It’s just another copper, gold and silver post. Daily charts of three metals of differing character and utility. Here is what the live (at the time I took the snapshots) futures charts are saying. Click them for a clearer view.
Copper (cyclical, pro-global growth) has now decisively broken the support of the 200 day average (orange) and heads toward the 2018 lows. It’s as if it sees the same things that the CME Fed Funds Futures traders, the Fed itself and the 2yr Treasury yield see. And it ain’t inflation.
Copper demands a look at the weekly view.
Men Who Stare at Charts may soon be reporting the news of a gross looking H&S top in process. It’s just a potential at this time. But if it is real it is a disturbing thing for the greater markets; at least the ones that do not favor Goldilocks and a strong dollar (like US services sectors for example).
Gold (counter-cyclical) is still fooling around above the SMA 200 after its little head fake and whipsaw out of the wedge, above the neckline and above the SMA 50. Supports are 1260, 1240 and 1215. This is the one that will eventually gain the bid if the good doctor above craps it. One disturbing thing for gold is that some usual suspects are still wildly bullish on gold, drawing Cups, Handles, Bowls and other patterns to fit the view that the trade war is going to end civilization as we know it. In other words, not all gold bug generals have signaled retreat and usually that is needed before the next rally. So I don’t completely overkill the shtick, just imagine the Men Who Stare at Charts graphic here…

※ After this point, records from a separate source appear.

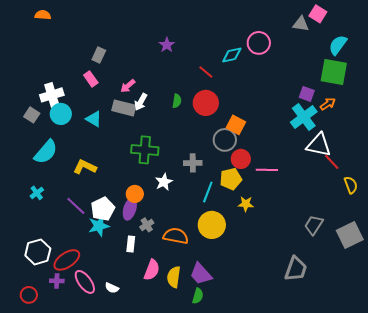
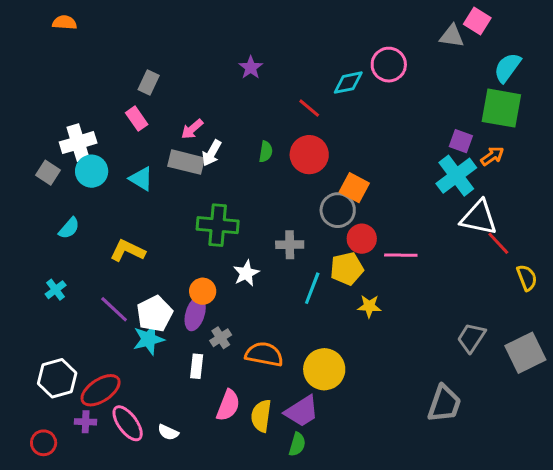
cyan semicircle: (46, 152) -> (69, 228), size x0.6
yellow circle: (212, 225) -> (324, 369), moved
purple trapezoid: (201, 274) -> (302, 411), turned -80

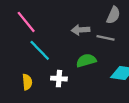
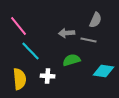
yellow semicircle: (27, 82) -> (20, 79), size x1.5

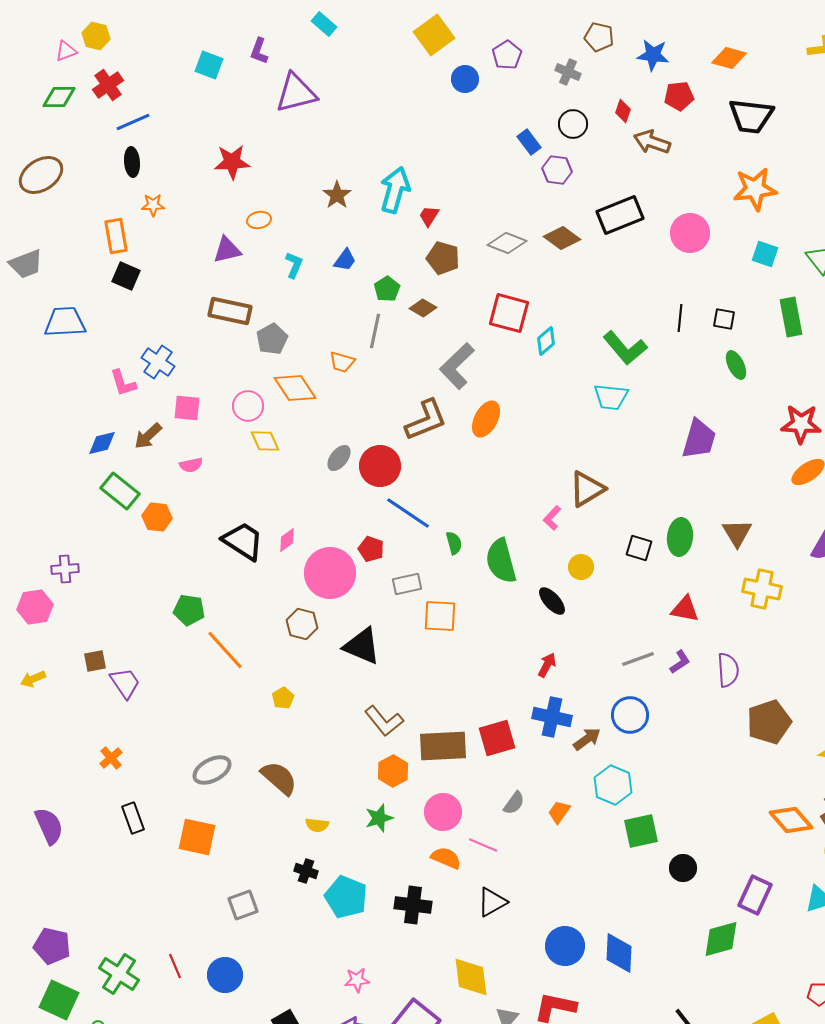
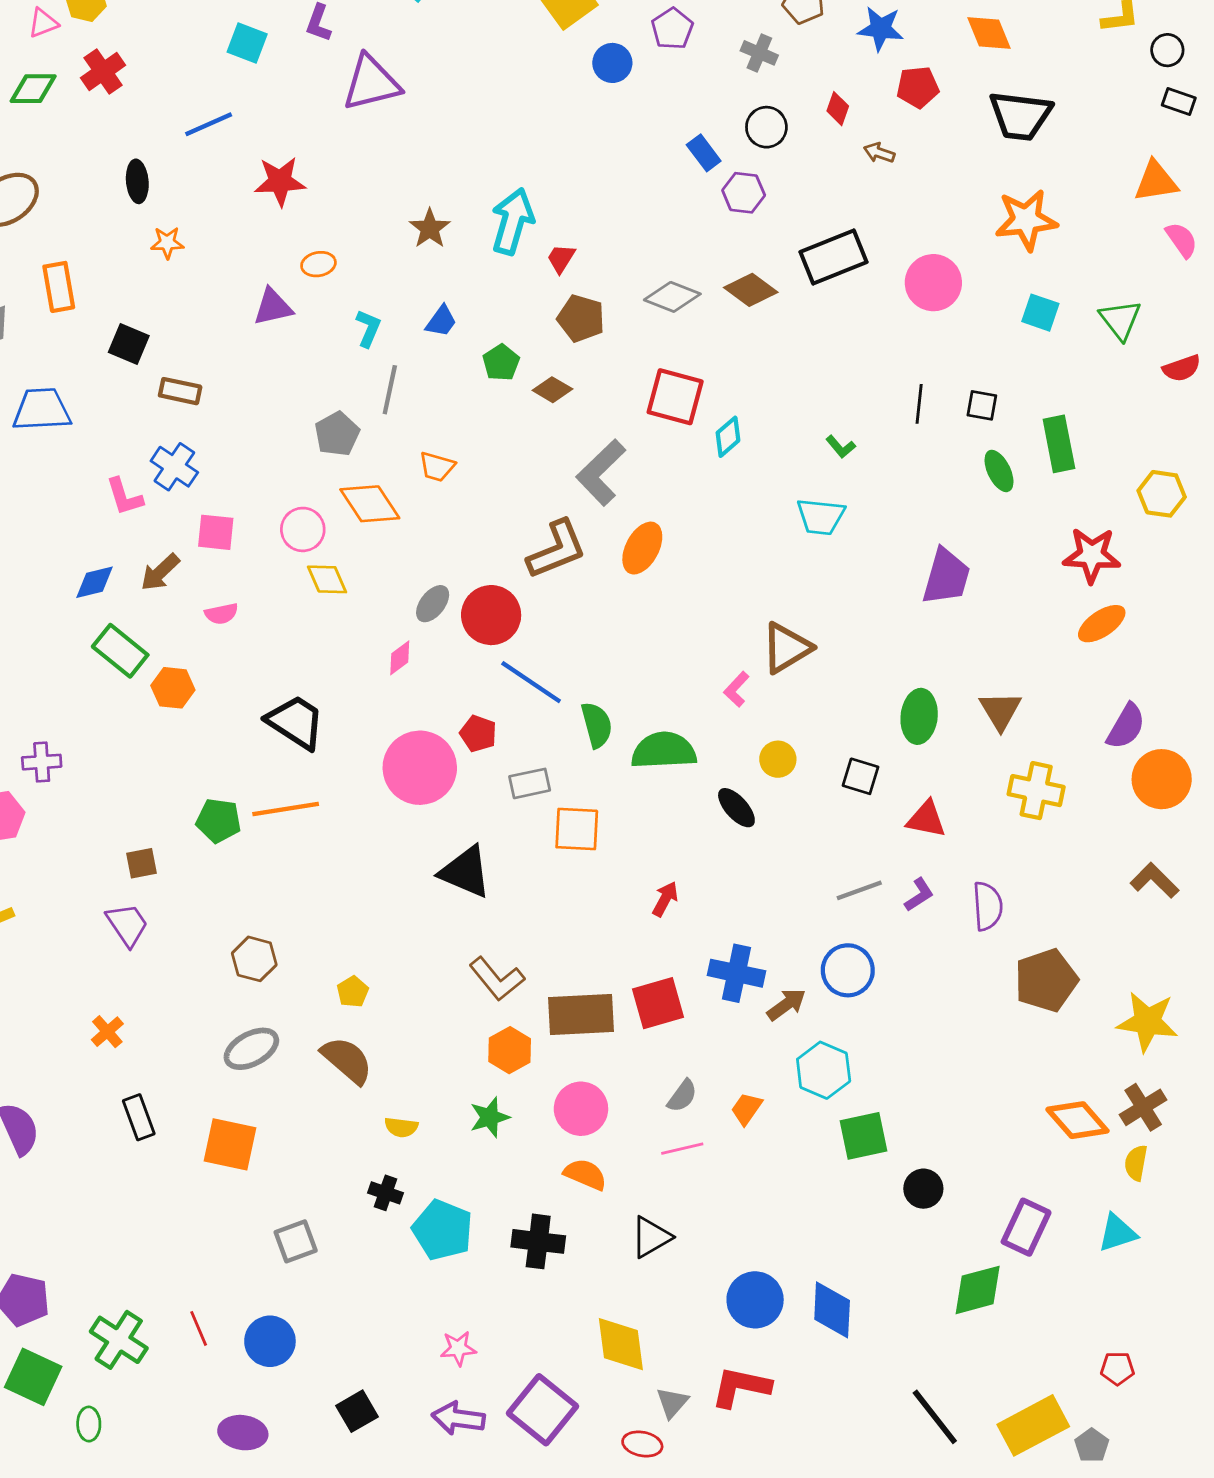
orange diamond: (729, 58) -> (989, 33), turned 52
blue line: (133, 122) -> (209, 124), moved
brown arrow: (652, 142) -> (879, 153), size x0.6
orange rectangle: (116, 236) -> (59, 287), moved
brown rectangle: (230, 311) -> (180, 391), moved, size x0.7
green rectangle: (791, 317) -> (1059, 444), moved
gray line: (375, 331) -> (390, 390), moved
green L-shape: (625, 348) -> (841, 447), size x0.5
pink diamond: (287, 540) -> (400, 658), moved
green semicircle: (454, 543) -> (597, 725), size x1.4
black square: (639, 548) -> (861, 776), moved
green semicircle: (501, 561) -> (664, 751), turned 102
brown hexagon: (302, 624) -> (254, 959), moved
orange line: (225, 650) -> (286, 809), moved, turned -57
brown square: (95, 661) -> (142, 863), moved
red arrow: (547, 665) -> (665, 899), moved
yellow pentagon: (283, 698) -> (353, 992), moved
pink line: (483, 845) -> (682, 1149), moved, turned -36

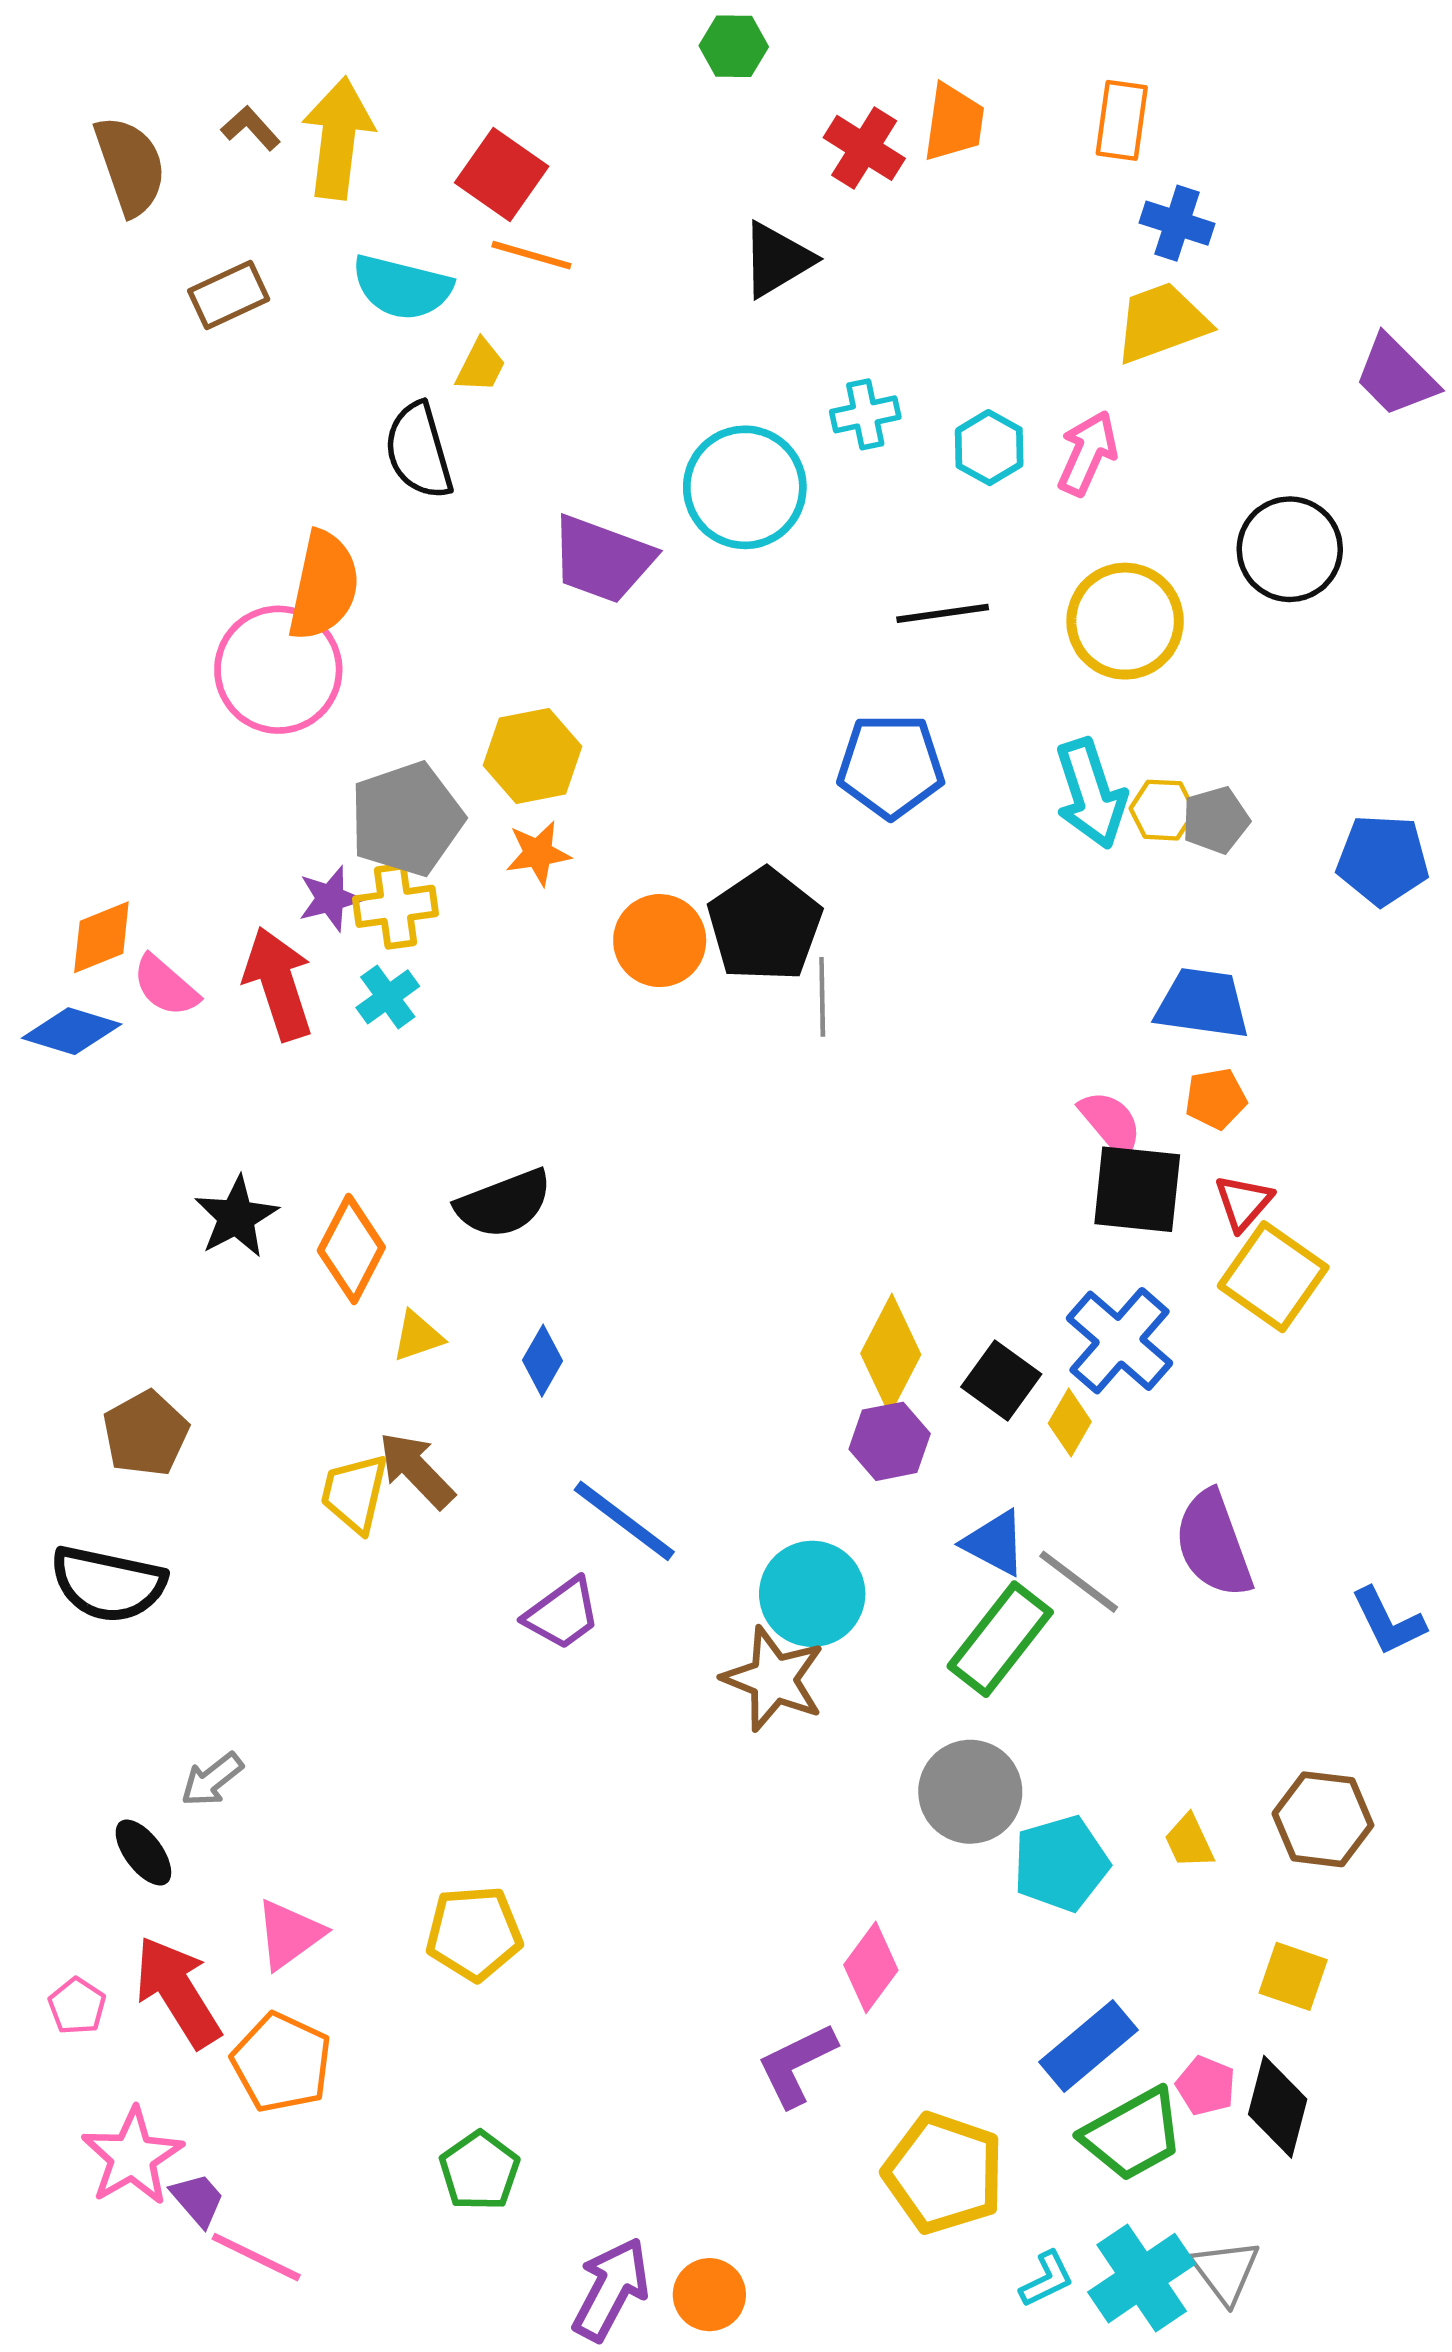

But anyway, the supports are shown and if gold should climb above 1300 again at any time it would probably be on its way.
And then there is silver, the precious metal/commodity, counter-cyclical/cyclical cross dresser *, having more inflation sensitive characteristics than gold and more industrial (cyclical) uses as well.
Silver is trying to establish support at what was the second of two key areas (the first, around 14.80 now beginning a resistance zone up to 15 that includes the declining 50 and 200 day moving averages). The next stop if this fails is probably 14. But thus far silver hangs on. Silver often finishes its corrections with some kind of climax. When the precious metals do move however, I expect silver to eventually move best, assuming an outright deflationary collapse is not the macro play.
* In the modern era of Generation Whateveritisnow I try to limit the use of the word “Tranny” as I often used to write, when referring to the Transports. I cringe just a little knowing that despite it being accepted market lingo from my formative years it could be offensive to a particular community of people. So I limit its use for that reason. So, should I cringe when writing “cross dresser” as well? Where are the lines? I don’t want to be a dick, yet I also don’t want to become a tepid, boring and politically correct writer. I think that “cross dresser” stays. It’s funny to me. But again, I am not of the era of Generation Whateveritisnow or even several generations before it.